The sheer size of the Australian industry and the extraordinary number of wines that writers have to taste these days means it is not possible to taste every one ideally. So, like other critics, I have no choice but to put wines in large tastings. While I take as long as possible over each wine, sometimes the impression they leave can be affected by the wines lined up just before them, or by how well ‘breathed’ or not the particular glass is. It’s time-consuming and painstaking, but sometimes despite the amount of checking you can do, things can slip through the net.
Sometimes, especially with older wines, cork variation is sufficient to make a wine appear significantly older or younger than it seemed the last time it was tasted. This can happen without any suggestion of any cork taint or wine fault – it’s just part of the deal that goes with sealing wines with corks. Yet you can’t tell at the time that this is the case, unless you happen to have another bottle or else tasted the same wine in the recent past. As a critic, unless the sample is clearly faulty, you just have to use the most recent score available to you.
At a recent dinner I opened two bottles of Bannockburn Chardonnay 1991. The first was remarkable for its freshness and vitality, and barely looked years old. The second was very advanced, beginning to dry out and become very savoury, yet was certainly not spoiled. Had we not seen the first wine, my table would have been perfectly forgiven for assuming the second to be representative of the entire batch – that it was a very good wine, if indeed in decline. Yet both bottles came from the same box!
The longevity and ultimate quality of some wines can be very hard to predict, especially, as often occurs with Australian wine, when they have little or no track record. Sometimes it’s only after a few years in the bottle that people get the opportunity to re-assess the earliest vintages of certain wines, and some change of impression is virtually inevitable. The machine has yet to be invented and the palate has yet to be born which can fully anticipate every development in a new wine.
Furthermore, certain faults in wine, like the presence of spoilage characters from brettanomyces yeast, can be very difficult to impossible to detect in certain young wines, yet can emerge with dire and damaging consequences down the track. Certain things can be completely impossible to predict in a very complex molecular biochemical environment such as wine.
Rating wines is really a matter of ranking them in some form of order. In my own rankings I use the entire decimal point to be able to distinguish more levels of quality than is done in Australian wine shows, in which people just mark to a whole point or a half-point. Yet I don’t pretend for a moment that there’s anybody on earth who would rate the same wine to the same score and decimal place each and every time the wine is tasted.

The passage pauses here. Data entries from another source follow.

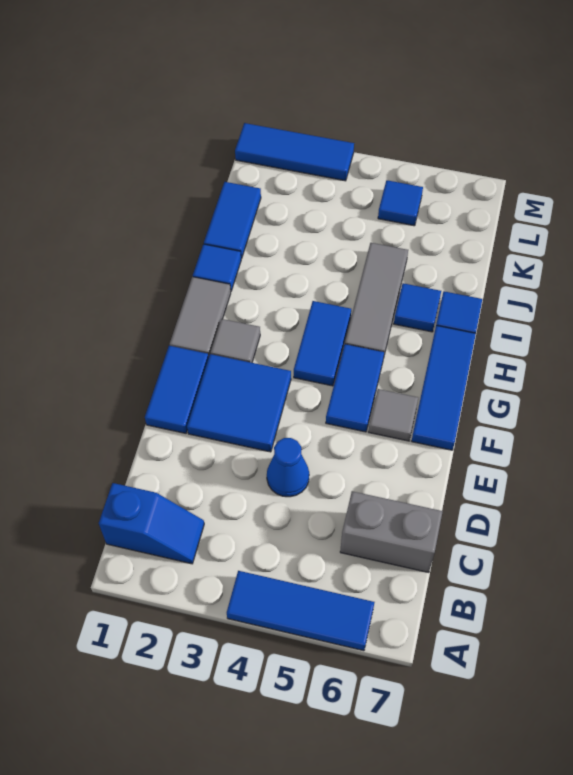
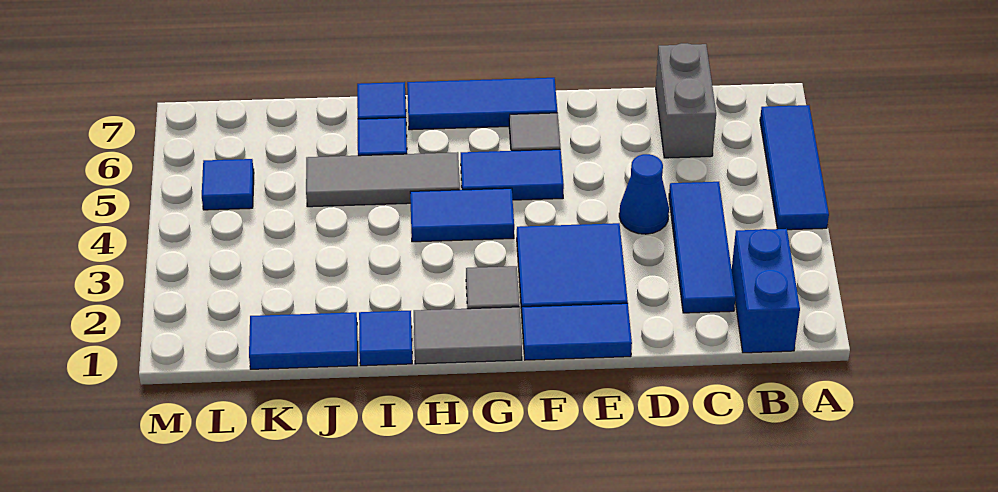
blue 1x2 slope [99,483,204,564] -> blue 1x2 brick [732,229,800,353]
blue 1x3 tile [235,123,354,181] -> blue 1x3 tile moved to [669,182,736,313]

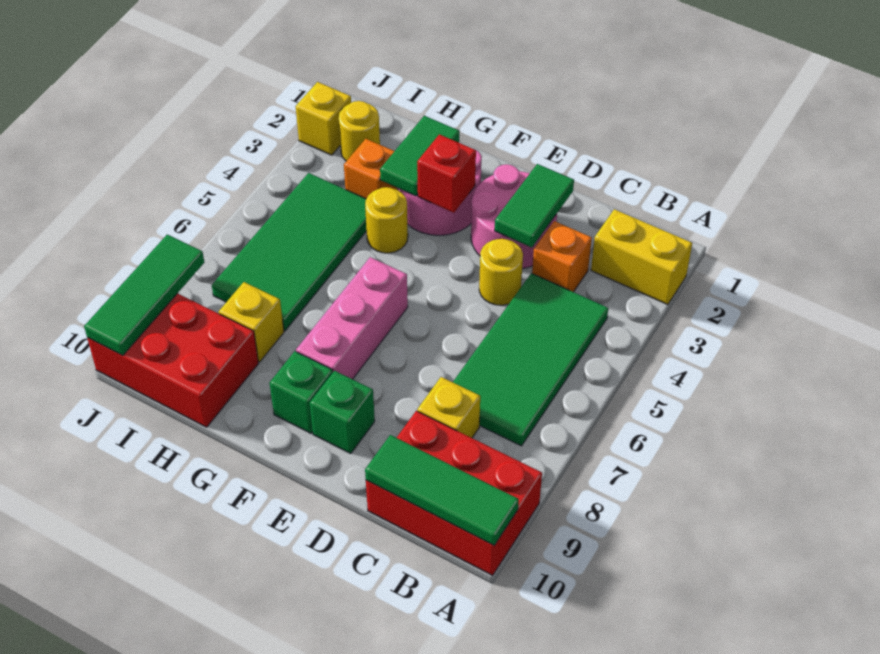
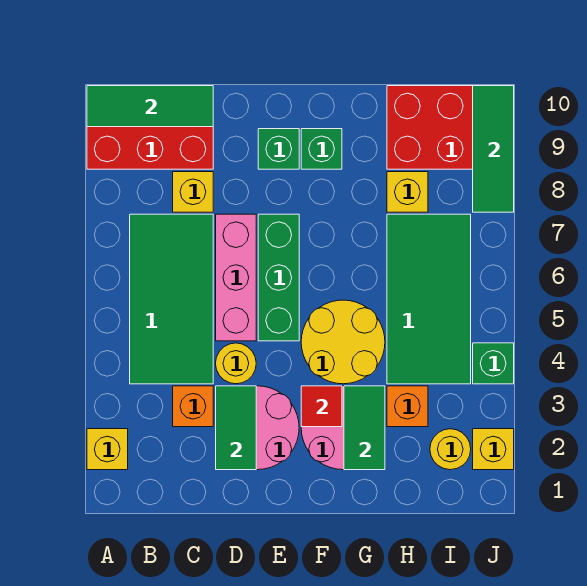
yellow 1x2 brick [591,209,692,305] -> yellow 1x1 brick [87,429,128,470]
none -> green 1x3 brick [258,214,299,341]
red 1x1 brick [417,134,476,213] -> red 1x1 tile [301,386,342,427]
pink 1x3 brick [296,257,408,379] -> pink 1x3 brick moved to [216,214,256,341]
yellow 1x1 round brick [365,187,408,253] -> yellow 2x2 round brick [301,300,385,384]
none -> green 1x1 brick [473,343,514,384]

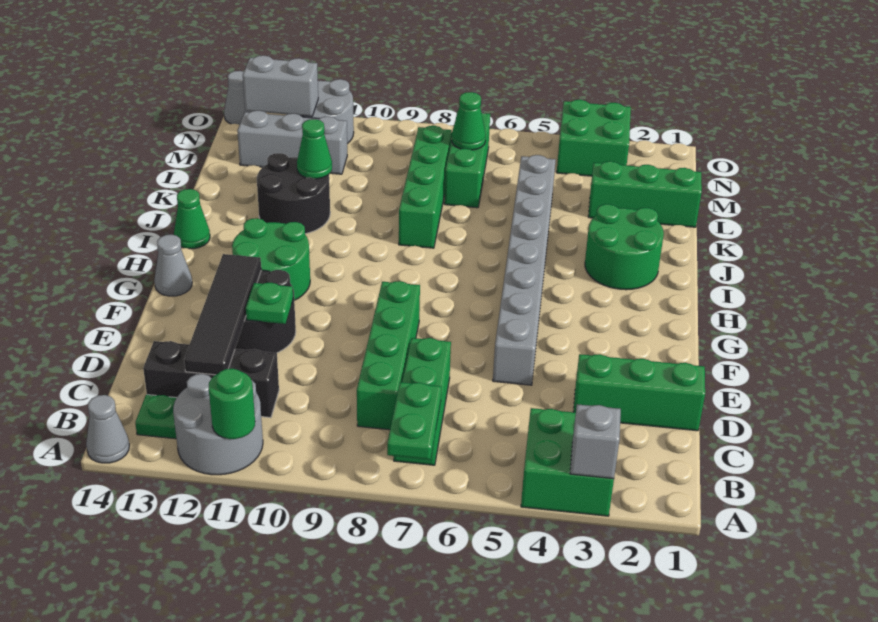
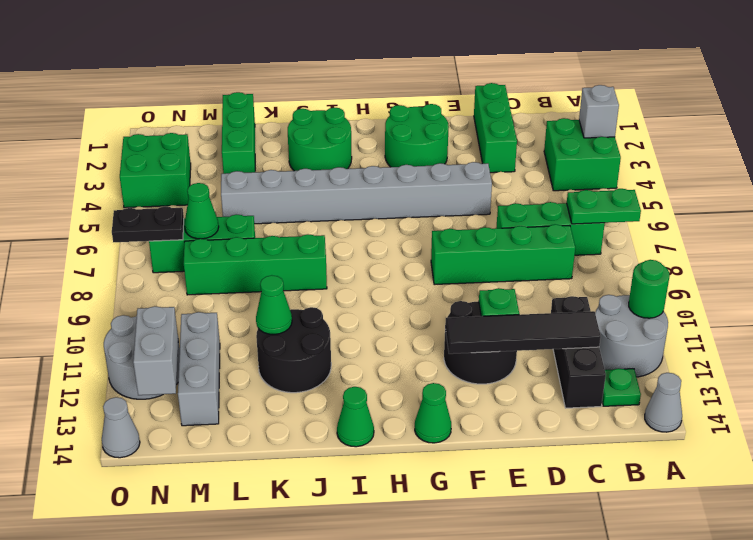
green 2x2 round brick [232,218,310,300] -> green 2x2 round brick moved to [385,104,449,167]
grey 1x1 cone [154,235,192,296] -> green 1x1 cone [415,383,451,443]
none -> black 1x2 plate [112,206,184,242]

Many people have an unrealistic expectation of how consistent a taster can be, for there are simply too many variables in the allocation of marks for it to be an absolute ranking. For mine, I tend to want to know why a wine might be rated 0.6 of a mark differently to the last time. Like virtually all others in my industry, I am actually pleased when I revisit a wine after a significant period of time to discover my ranking might only be 0.3-0.6 of a mark different!
To some extent, wine writers share the professional hazards of the weather forecaster – when we get it wrong, everyone certainly knows about it! But, like weather forecasting, wine assessment and forecasting is very much a science of interpretation. And no amount of science is ever going to save us when the oenological equivalent of a tropical cyclone suddenly emerges on what was supposed to be a perfectly clear and tranquil day!